Florida District Courts of Appeal, 2009

Folden v. State

Folden v. State
Florida District Courts of Appeal · Decided May 22, 2009 · Cohen, Evander, Orfinger
16 So. 3d 849; 2009 Fla. App. LEXIS 6975; 2009 WL 1423415 (Southern Reporter, Third Series)

Folden v. State

Opinion

ORFINGER, J.

John E. Folden appeals his conviction of refusing to submit to a breath test. 1 Fol-den contends that the State failed to prove that his driving privilege had previously been suspended for refusing to submit to a breath test as required by section 316.1939, Florida Statutes (2008). The State properly concedes error and we reverse.
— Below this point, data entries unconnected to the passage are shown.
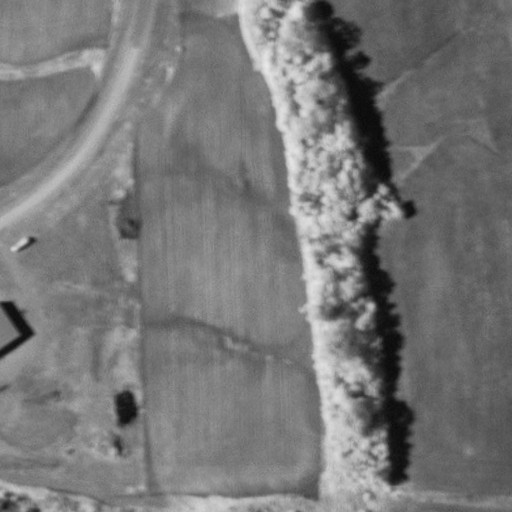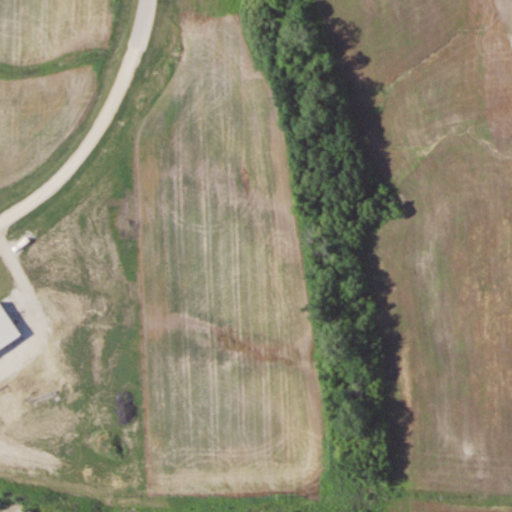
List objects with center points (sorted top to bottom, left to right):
road: (98, 125)
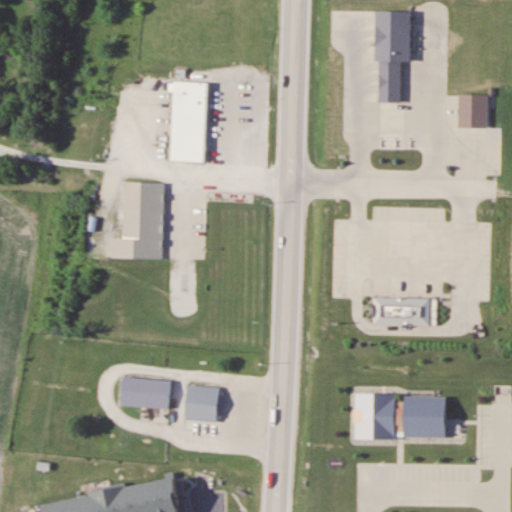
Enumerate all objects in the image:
building: (395, 44)
building: (393, 52)
building: (193, 113)
building: (189, 121)
building: (144, 216)
building: (142, 221)
road: (285, 256)
building: (409, 304)
building: (405, 311)
building: (146, 393)
building: (203, 404)
building: (404, 411)
building: (401, 416)
building: (139, 496)
building: (124, 500)
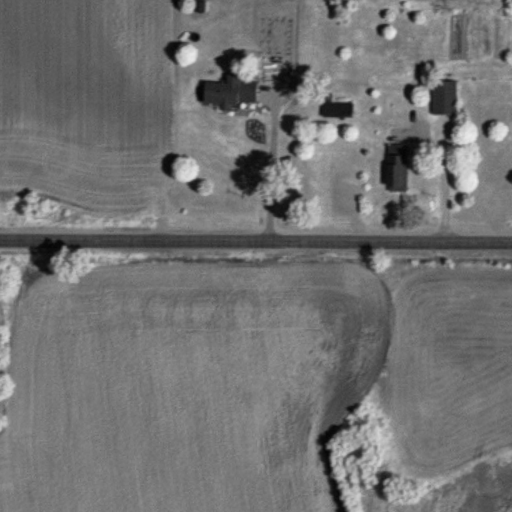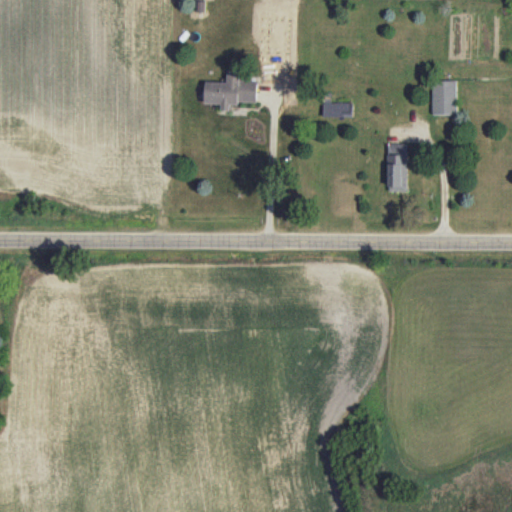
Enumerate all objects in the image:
building: (231, 91)
building: (444, 97)
building: (337, 109)
building: (398, 167)
road: (270, 170)
road: (443, 182)
road: (256, 242)
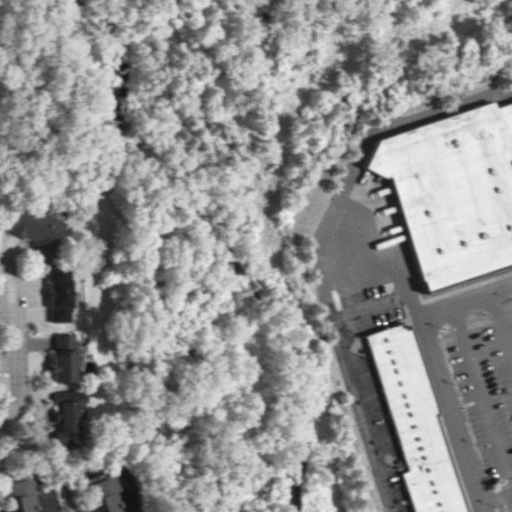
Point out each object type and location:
building: (452, 190)
building: (451, 191)
building: (29, 226)
road: (367, 228)
road: (312, 247)
road: (378, 261)
road: (1, 272)
building: (52, 294)
road: (464, 296)
road: (371, 310)
road: (502, 320)
parking lot: (357, 337)
building: (57, 357)
road: (11, 364)
parking lot: (486, 387)
road: (481, 395)
road: (446, 404)
building: (58, 418)
building: (411, 419)
building: (411, 420)
building: (16, 494)
building: (101, 494)
road: (495, 499)
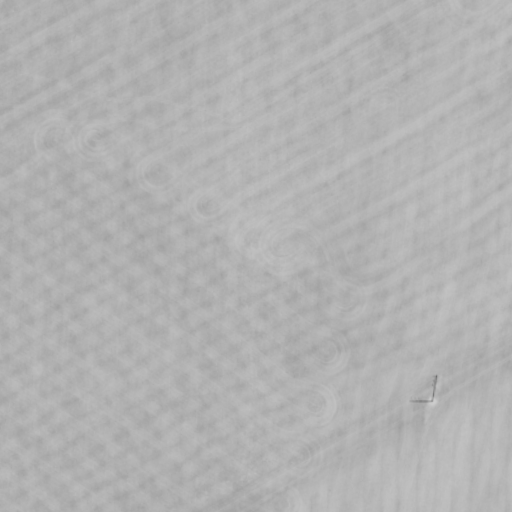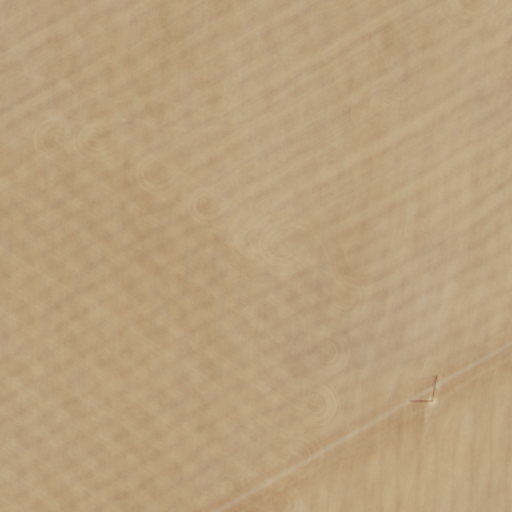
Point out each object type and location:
power tower: (508, 353)
power tower: (258, 503)
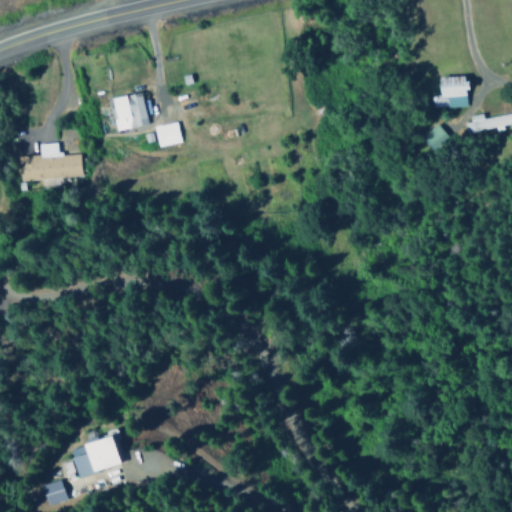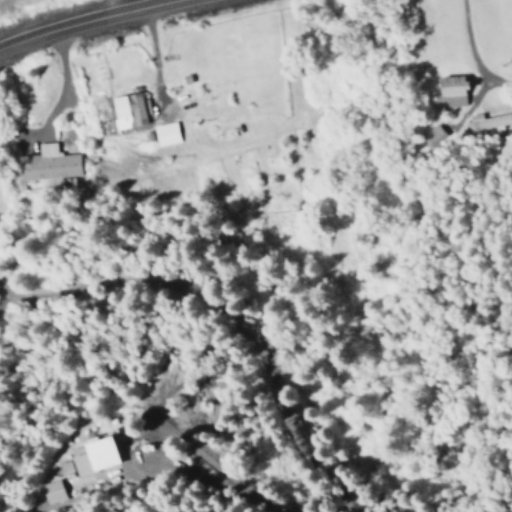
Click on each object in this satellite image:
road: (79, 20)
road: (471, 53)
building: (449, 92)
building: (127, 111)
building: (485, 123)
building: (165, 134)
building: (47, 166)
road: (282, 409)
building: (90, 458)
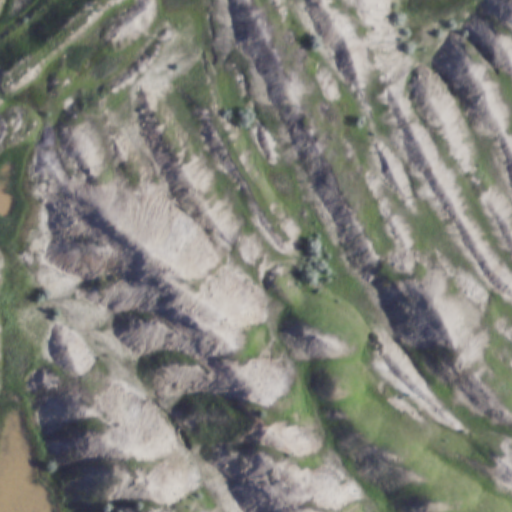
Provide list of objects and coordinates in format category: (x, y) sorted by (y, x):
quarry: (256, 256)
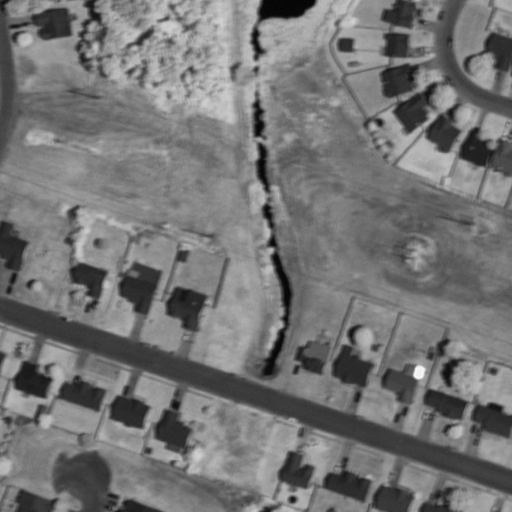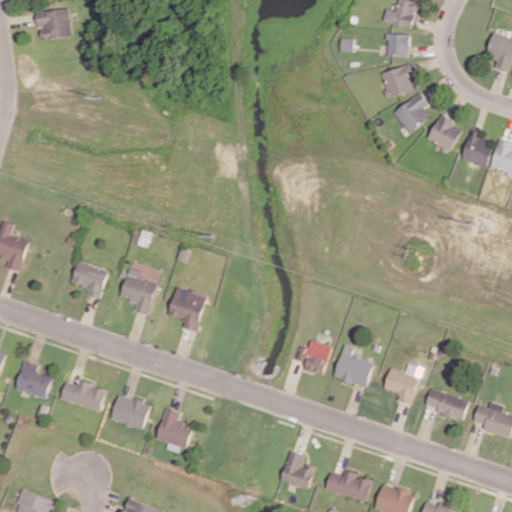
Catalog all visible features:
building: (403, 13)
building: (55, 22)
road: (462, 39)
building: (348, 43)
building: (399, 44)
building: (501, 49)
building: (399, 79)
road: (8, 85)
road: (488, 96)
building: (414, 111)
building: (445, 133)
building: (478, 148)
building: (503, 155)
power tower: (210, 234)
building: (13, 245)
building: (93, 278)
building: (140, 290)
building: (190, 306)
building: (316, 355)
building: (2, 359)
building: (354, 366)
building: (34, 380)
building: (403, 384)
building: (85, 393)
road: (256, 395)
building: (448, 403)
building: (132, 410)
building: (495, 418)
building: (175, 430)
building: (298, 470)
building: (350, 483)
road: (92, 490)
building: (395, 499)
building: (35, 502)
building: (140, 506)
building: (441, 507)
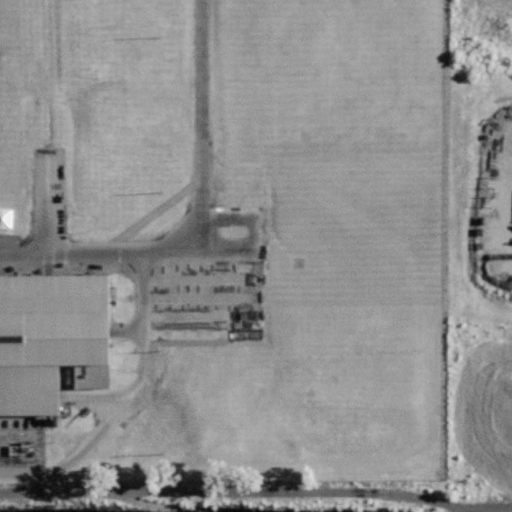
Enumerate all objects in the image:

Refusal to submit to a breath test is a misdemeanor if the defendant’s driving privilege had previously been suspended for refusing to submit to a lawful test of the defendant’s breath, urine or blood. See § 316.1939, Fla. Stat. (2008). To prove the defendant’s prior license suspension for refusing to submit to a breath test, the State submitted Folden’s certified driving record (CDR), and suggested that the notation found on the CDR of “BAL unknown” meant that Folden had previously refused to submit to a breath test. No other evidence of a prior refusal was offered. The State concedes that the “BAL unknown” on the CDR does not establish beyond a reasonable doubt that Folden previously refused to submit to a breath test. 2

Accordingly, we reverse Folden’s conviction. However, as Folden recognizes, the evidence adequately demonstrates that he was advised of his obligation to submit to a breath test and refused. As such, on remand, the trial court shall forward a copy of this opinion to the Department of Highway Safety and Motor Vehicles to suspend Folden’s license if it deems appropriate. See §§ 322.2615, 316.1932(l)(a), Fla. Stat. (2008).

REVERSED AND REMANDED.

EVANDER and COHEN, JJ., concur.
1

. Folden was acquitted of felony driving under the influence.

2

. We commend the State for its candor.